=== WHAT YOU NEED TO DO ===
Restate word for word the lines of the records below, starting at the line that contains "144 437 159.5" and ending at the line that contains "873 390 70.08", with both of those lines included and nothing else.

Stored items:
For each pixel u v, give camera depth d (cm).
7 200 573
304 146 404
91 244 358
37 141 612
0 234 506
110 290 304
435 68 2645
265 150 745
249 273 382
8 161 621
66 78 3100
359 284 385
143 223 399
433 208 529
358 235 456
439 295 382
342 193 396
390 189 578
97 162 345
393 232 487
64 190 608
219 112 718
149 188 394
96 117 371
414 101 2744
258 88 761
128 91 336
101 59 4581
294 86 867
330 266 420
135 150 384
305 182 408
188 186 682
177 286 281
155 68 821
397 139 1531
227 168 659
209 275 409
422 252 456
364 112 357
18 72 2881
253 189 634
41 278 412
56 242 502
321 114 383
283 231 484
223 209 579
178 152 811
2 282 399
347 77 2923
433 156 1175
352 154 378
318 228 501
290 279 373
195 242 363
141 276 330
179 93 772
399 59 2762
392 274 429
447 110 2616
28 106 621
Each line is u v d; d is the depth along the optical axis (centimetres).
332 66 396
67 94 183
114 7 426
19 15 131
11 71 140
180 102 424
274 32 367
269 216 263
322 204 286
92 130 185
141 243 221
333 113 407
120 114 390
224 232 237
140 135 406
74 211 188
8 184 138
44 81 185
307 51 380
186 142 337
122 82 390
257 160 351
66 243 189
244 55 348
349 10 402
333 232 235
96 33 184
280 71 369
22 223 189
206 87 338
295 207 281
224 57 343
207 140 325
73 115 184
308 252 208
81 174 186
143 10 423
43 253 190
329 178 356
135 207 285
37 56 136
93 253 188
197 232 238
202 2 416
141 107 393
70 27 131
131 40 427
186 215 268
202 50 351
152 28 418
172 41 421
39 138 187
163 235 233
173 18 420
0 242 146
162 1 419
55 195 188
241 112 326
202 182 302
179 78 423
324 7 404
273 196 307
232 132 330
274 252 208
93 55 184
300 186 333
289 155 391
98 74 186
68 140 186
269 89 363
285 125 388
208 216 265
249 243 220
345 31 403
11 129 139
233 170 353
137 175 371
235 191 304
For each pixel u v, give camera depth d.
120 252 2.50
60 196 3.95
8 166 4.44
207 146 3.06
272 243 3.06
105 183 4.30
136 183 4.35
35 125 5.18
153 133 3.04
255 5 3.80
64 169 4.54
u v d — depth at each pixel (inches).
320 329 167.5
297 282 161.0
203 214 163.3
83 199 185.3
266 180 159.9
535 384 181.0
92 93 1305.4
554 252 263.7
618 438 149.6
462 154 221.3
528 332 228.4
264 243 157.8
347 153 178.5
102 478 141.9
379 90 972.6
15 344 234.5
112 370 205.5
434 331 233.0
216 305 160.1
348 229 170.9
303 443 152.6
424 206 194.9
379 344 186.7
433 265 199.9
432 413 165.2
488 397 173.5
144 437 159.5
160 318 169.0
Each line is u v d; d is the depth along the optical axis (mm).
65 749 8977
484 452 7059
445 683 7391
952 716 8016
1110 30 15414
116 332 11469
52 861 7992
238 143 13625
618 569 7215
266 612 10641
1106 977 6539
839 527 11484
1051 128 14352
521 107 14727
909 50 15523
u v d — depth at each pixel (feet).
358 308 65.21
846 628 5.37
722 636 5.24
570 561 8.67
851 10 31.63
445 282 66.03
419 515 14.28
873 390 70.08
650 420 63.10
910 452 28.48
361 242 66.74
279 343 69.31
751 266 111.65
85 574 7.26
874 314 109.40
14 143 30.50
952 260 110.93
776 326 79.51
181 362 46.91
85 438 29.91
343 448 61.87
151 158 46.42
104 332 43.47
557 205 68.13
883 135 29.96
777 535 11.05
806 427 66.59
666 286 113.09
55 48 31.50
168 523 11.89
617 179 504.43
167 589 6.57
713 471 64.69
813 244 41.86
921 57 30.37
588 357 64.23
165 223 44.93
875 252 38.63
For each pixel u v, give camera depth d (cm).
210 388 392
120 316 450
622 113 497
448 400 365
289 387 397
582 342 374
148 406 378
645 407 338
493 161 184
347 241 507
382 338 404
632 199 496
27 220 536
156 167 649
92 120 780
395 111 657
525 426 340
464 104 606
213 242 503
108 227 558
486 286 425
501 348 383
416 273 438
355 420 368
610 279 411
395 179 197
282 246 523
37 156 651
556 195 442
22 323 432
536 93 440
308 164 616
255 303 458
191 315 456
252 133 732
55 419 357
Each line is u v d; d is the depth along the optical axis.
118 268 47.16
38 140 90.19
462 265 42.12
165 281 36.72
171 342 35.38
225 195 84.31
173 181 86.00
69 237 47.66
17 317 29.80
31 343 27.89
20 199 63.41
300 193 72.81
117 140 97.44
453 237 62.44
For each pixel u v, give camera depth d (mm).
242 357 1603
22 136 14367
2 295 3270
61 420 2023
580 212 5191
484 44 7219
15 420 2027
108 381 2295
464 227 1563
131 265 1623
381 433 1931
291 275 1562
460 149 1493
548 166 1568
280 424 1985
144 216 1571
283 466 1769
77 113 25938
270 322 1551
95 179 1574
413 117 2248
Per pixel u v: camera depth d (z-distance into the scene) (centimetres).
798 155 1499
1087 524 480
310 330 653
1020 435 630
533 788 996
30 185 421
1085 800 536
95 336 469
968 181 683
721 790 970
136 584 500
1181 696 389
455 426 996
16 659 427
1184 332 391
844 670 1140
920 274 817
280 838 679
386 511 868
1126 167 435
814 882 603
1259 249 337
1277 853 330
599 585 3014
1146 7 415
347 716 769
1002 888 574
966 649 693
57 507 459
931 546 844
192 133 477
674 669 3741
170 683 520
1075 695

=== TASK RESULT ===
144 437 159.5
160 318 169.0
Each line is u v d; d is the depth along the optical axis (mm).
65 749 8977
484 452 7059
445 683 7391
952 716 8016
1110 30 15414
116 332 11469
52 861 7992
238 143 13625
618 569 7215
266 612 10641
1106 977 6539
839 527 11484
1051 128 14352
521 107 14727
909 50 15523
u v d — depth at each pixel (feet).
358 308 65.21
846 628 5.37
722 636 5.24
570 561 8.67
851 10 31.63
445 282 66.03
419 515 14.28
873 390 70.08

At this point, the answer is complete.